Denn wir haben so etwas, ein Gefühl was für uns in diesem einen Moment gerade das Richtige ist, manchmal passt es zur allgemeinen Ansicht und manchmal eben nicht.
Und keinen Teil von mir, egal wie vermeintlich dysfunktional, als falsch zu betrachten ist das richtige für mich zur Zeit. Woher ich das weiß? Weil dann mein System sofort entspannt. Und das fühlt sich gut an. Nichts hat sich geändert aber das System entspannt. Diese Entspannung ist es, die ich mit meinen verzweifelten Kontrollversuchen zu erreichen versuche, dabei geht es einfacher, indem ich das Gegenteil mache, aufhöre mich zu kontrollieren, meine Gefühle, Empfindungen, Sensationen, Stimmungen.
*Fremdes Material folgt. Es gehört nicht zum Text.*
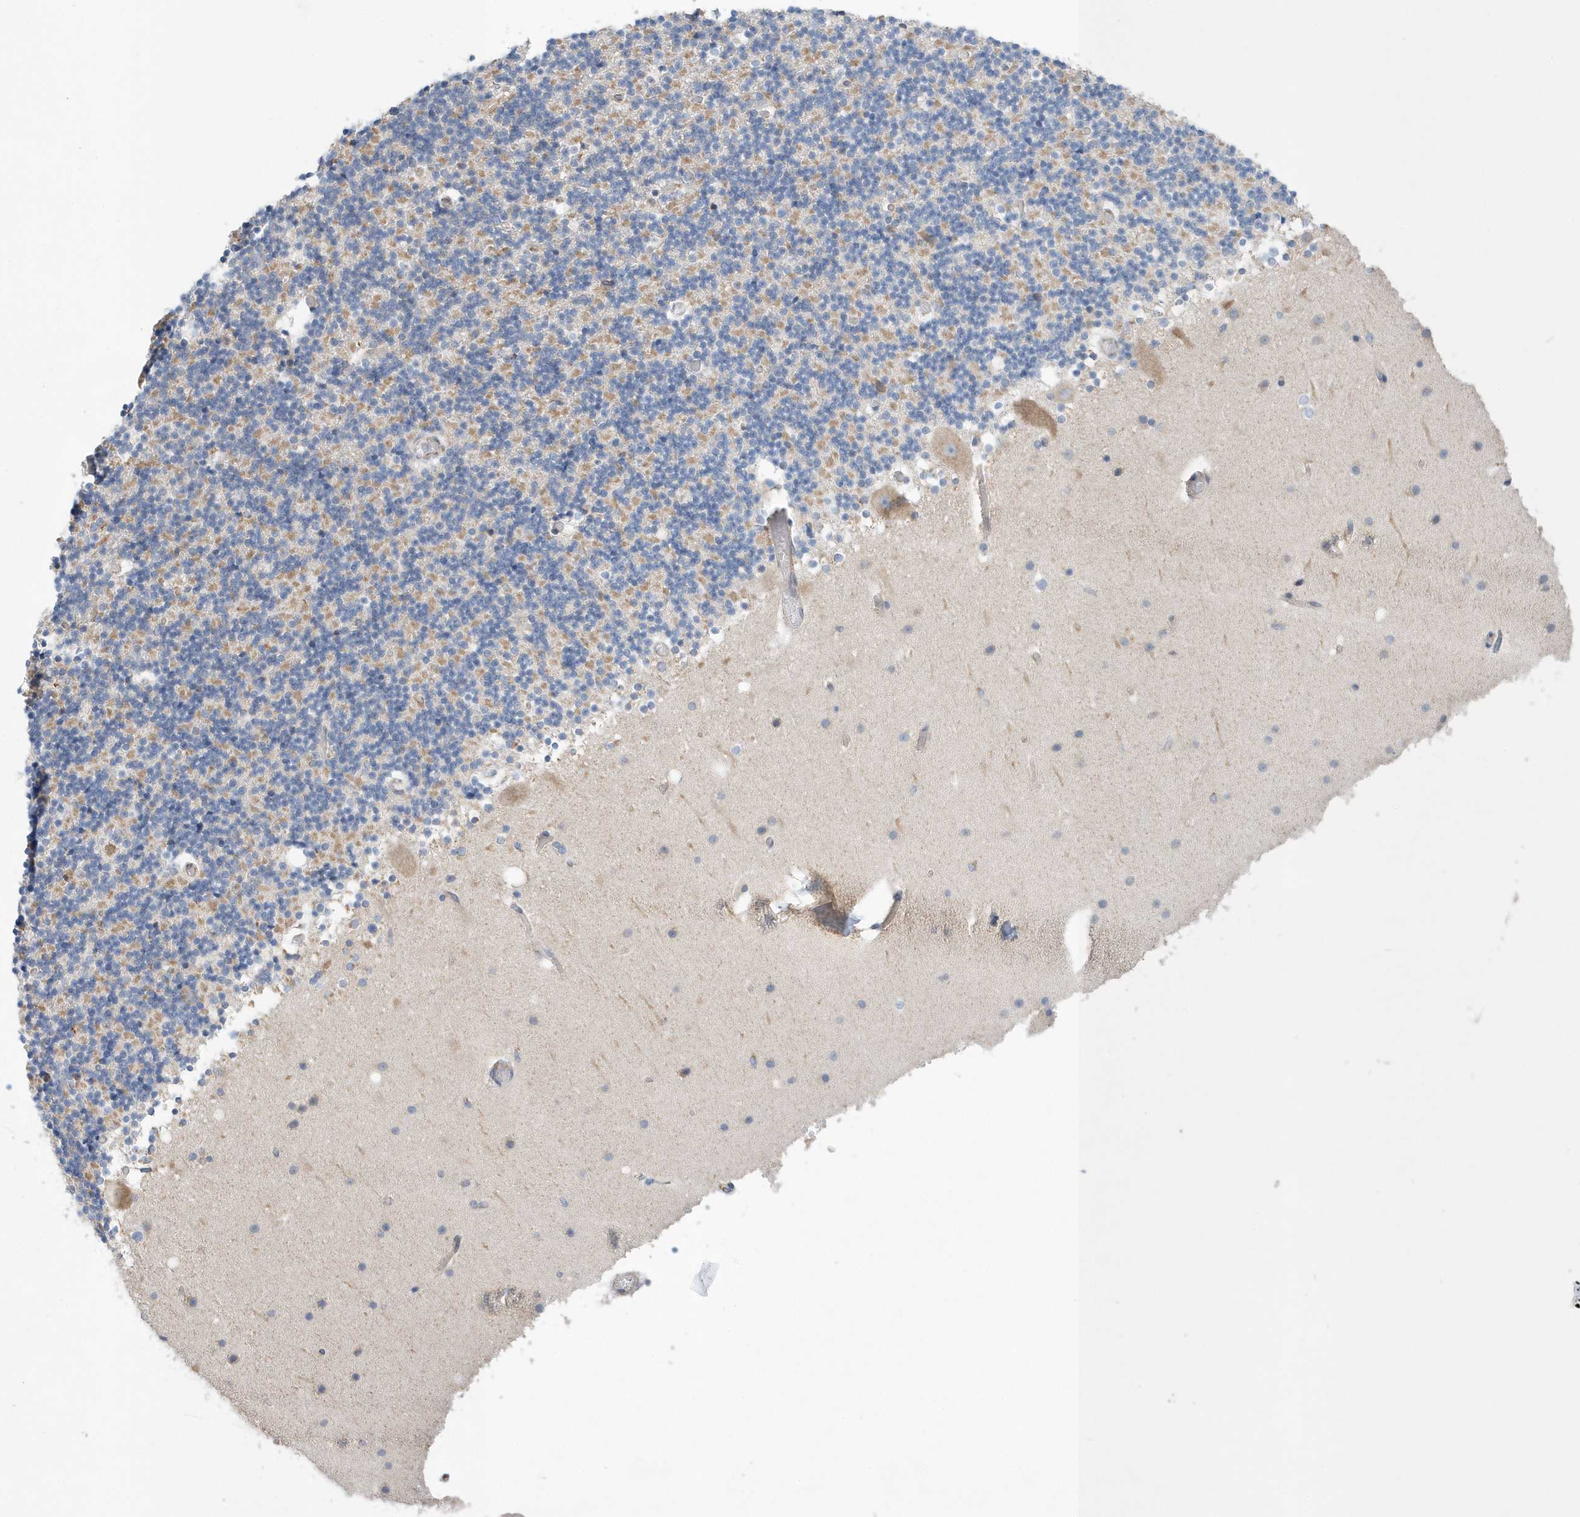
{"staining": {"intensity": "moderate", "quantity": "<25%", "location": "cytoplasmic/membranous"}, "tissue": "cerebellum", "cell_type": "Cells in granular layer", "image_type": "normal", "snomed": [{"axis": "morphology", "description": "Normal tissue, NOS"}, {"axis": "topography", "description": "Cerebellum"}], "caption": "Moderate cytoplasmic/membranous staining for a protein is appreciated in about <25% of cells in granular layer of unremarkable cerebellum using IHC.", "gene": "SPATA5", "patient": {"sex": "male", "age": 57}}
Mich einfach lasse wie ich bin, mit allem was dazugehört.
Lustigerweise muss ich offensichtlich diesen ganzen Kreislauf immer wieder von neuem durchleben bis zur Kapitulation, dann erst fällt mir ein, dass ich mich auch so lassen könnte wie ich bin, aber vielleicht gehört das Durchleben des Kreislaufs auch zu dem wie ich gerade bin, und da ich es offensichtlich nicht ändern kann, lasse ich das auch so wie es ist. So what?